Dr Thomas Van Boeckel, seorang pakar resistensi antimikroba di ETH Zürich yang tidak terlibat dalam penelitian tersebut, mengatakan penelitian itu tidak biasa karena berfokus pada dampak penggunaan antimikroba oleh manusia pada hewan.
“Apa konsekuensinya bagi burung? Kami tidak tahu pasti, tetapi tampaknya manusia bertanggung jawab atas perubahan ini,” katanya.
Dr Danna Gifford dari Universitas Manchester menambahkan temuan itu dapat memiliki implikasi bagi kesehatan manusia.
“Meskipun mengkhawatirkan, risiko penularan langsung resistensi dari burung perkotaan ke manusia tidak jelas. Namun, penularan dari unggas ke manusia telah terdokumentasi dengan baik,” katanya.

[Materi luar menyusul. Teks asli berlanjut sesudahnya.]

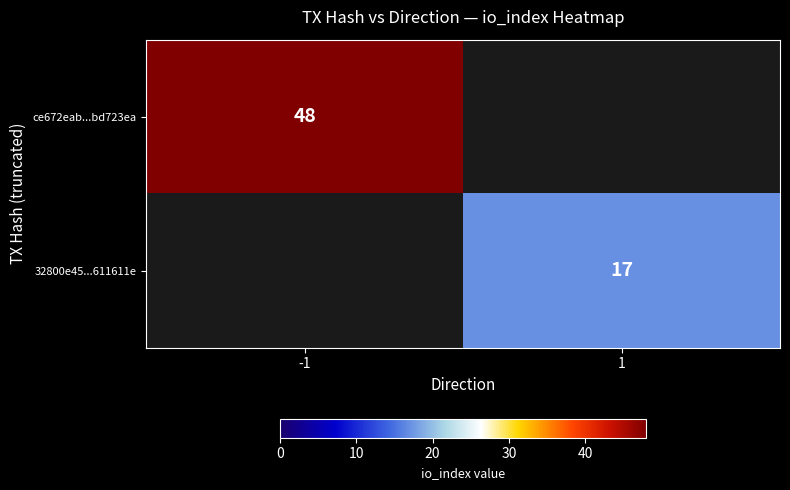

The value of ce672eab...bd723ea at -1 is 48. True or false?

True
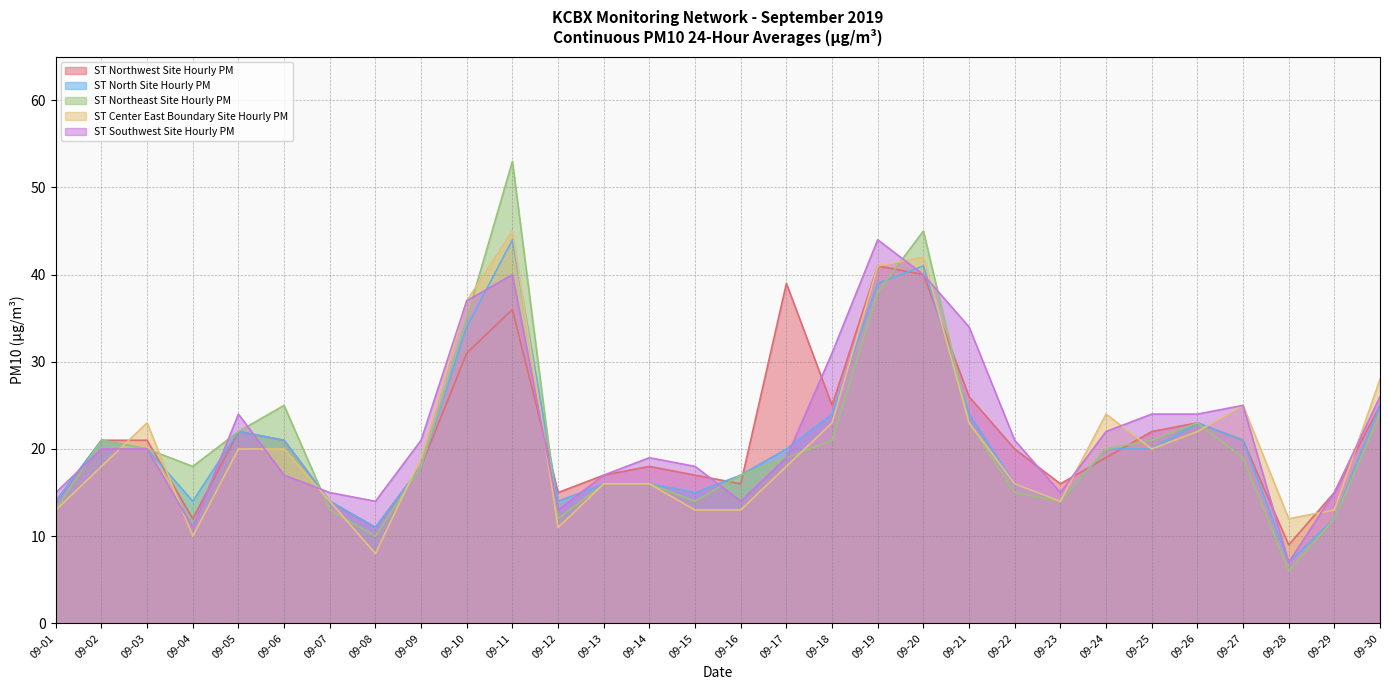

How many lines are shown in the chart?

5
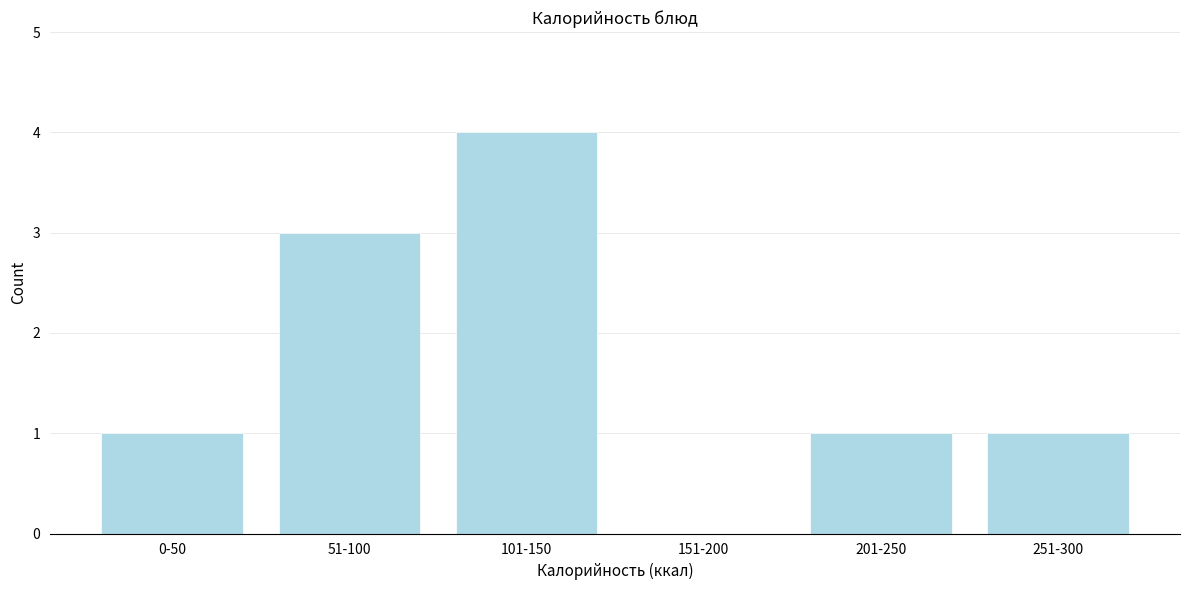

Reading left to right, extract all data points from this chart.

0-50=1	51-100=3	101-150=4	151-200=0	201-250=1	251-300=1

Ia juga mengatakan, dengan pembangunan perkotaan yang merambah lahan pertanian, meningkatnya kontak antara burung perkotaan dan unggas menimbulkan kekhawatiran signifikan tentang penularan tidak langsung melalui rantai makanan.
Dr Andrew Singer, dari Pusat Ekologi & Hidrologi Inggris, mengatakan lebih banyak sampel diperlukan untuk memastikan hasilnya benar, tetapi tindakan pencegahan dapat diambil.
Menurut Singer, tempat yang paling jelas untuk memulai adalah memastikan burung tidak berkumpul di tempat pembuangan sampah, pabrik pengolahan air limbah, dan tumpukan kotoran hewan, tempat patogen dan AMR melimpah.
“Selain itu, kita juga harus menghentikan pembuangan limbah yang tidak diolah ke sungai, yang membuat semua satwa liar pengguna sungai – dan manusia – terpapar patogen dan AMR yang terkait dengan manusia,” pungkas Singer.